++++ Study material ++++

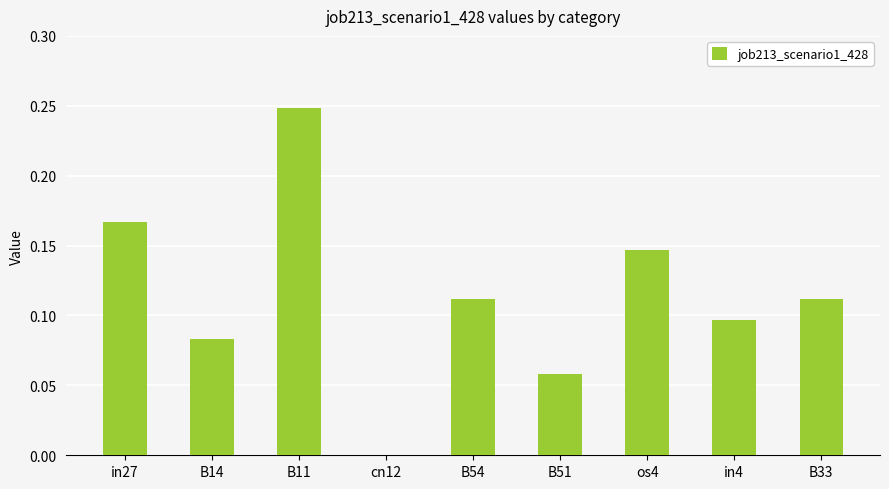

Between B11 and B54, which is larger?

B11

++++
++++ Study material ++++

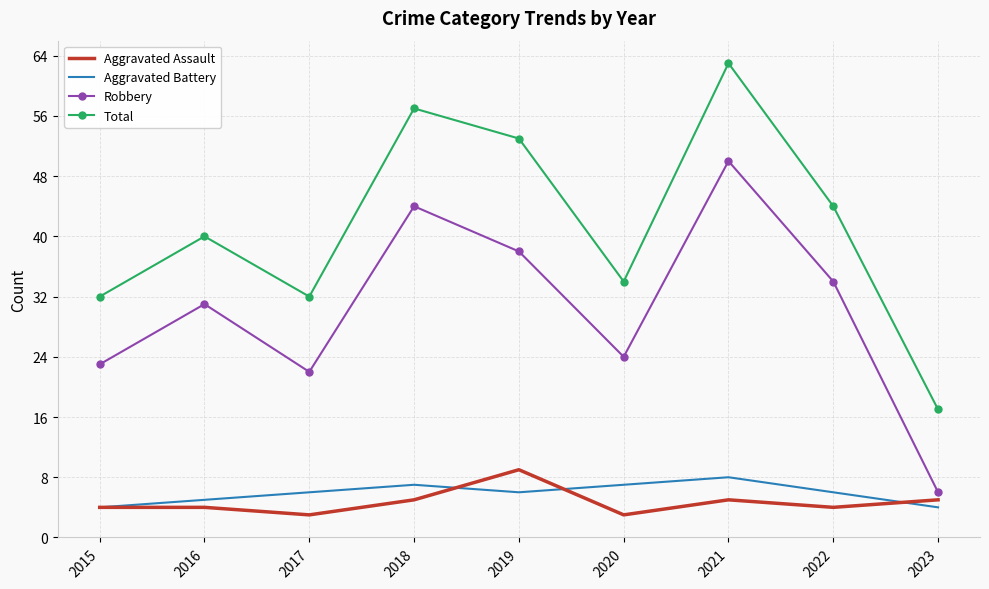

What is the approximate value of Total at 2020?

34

++++
++++ Study material ++++

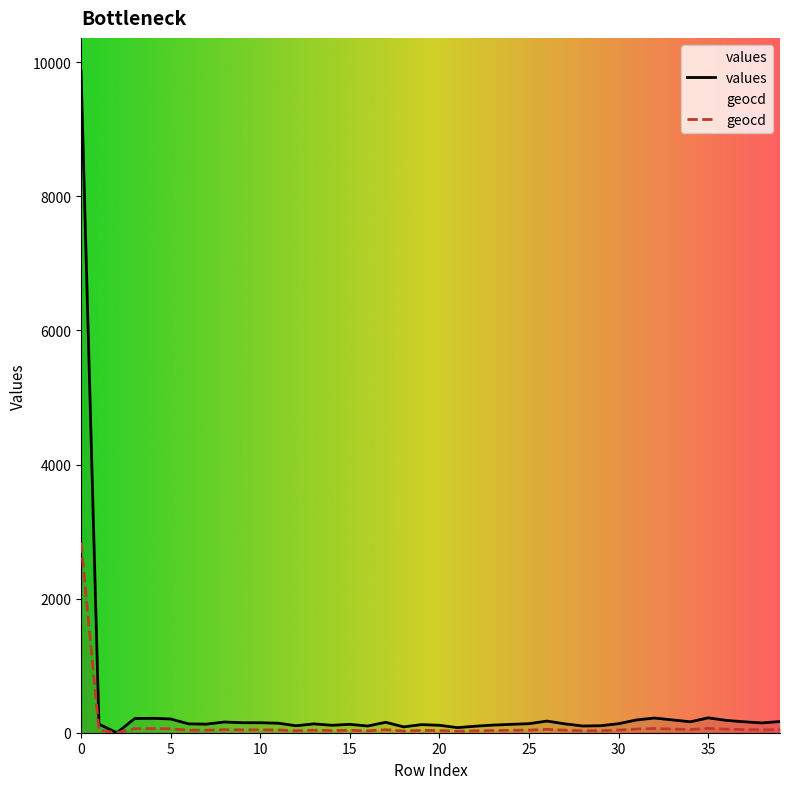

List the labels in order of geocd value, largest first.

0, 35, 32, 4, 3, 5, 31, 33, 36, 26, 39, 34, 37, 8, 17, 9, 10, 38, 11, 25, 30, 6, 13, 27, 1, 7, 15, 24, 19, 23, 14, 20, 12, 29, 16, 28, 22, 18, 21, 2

++++

* _Problem requirements_: Render the stretch of records from the line containing "List the labels" through the line containing "22, 18, 21, 2" as a numbered list, leaving out blank lines.

* _Result of the exercise_:
1. List the labels in order of geocd value, largest first.
2. 0, 35, 32, 4, 3, 5, 31, 33, 36, 26, 39, 34, 37, 8, 17, 9, 10, 38, 11, 25, 30, 6, 13, 27, 1, 7, 15, 24, 19, 23, 14, 20, 12, 29, 16, 28, 22, 18, 21, 2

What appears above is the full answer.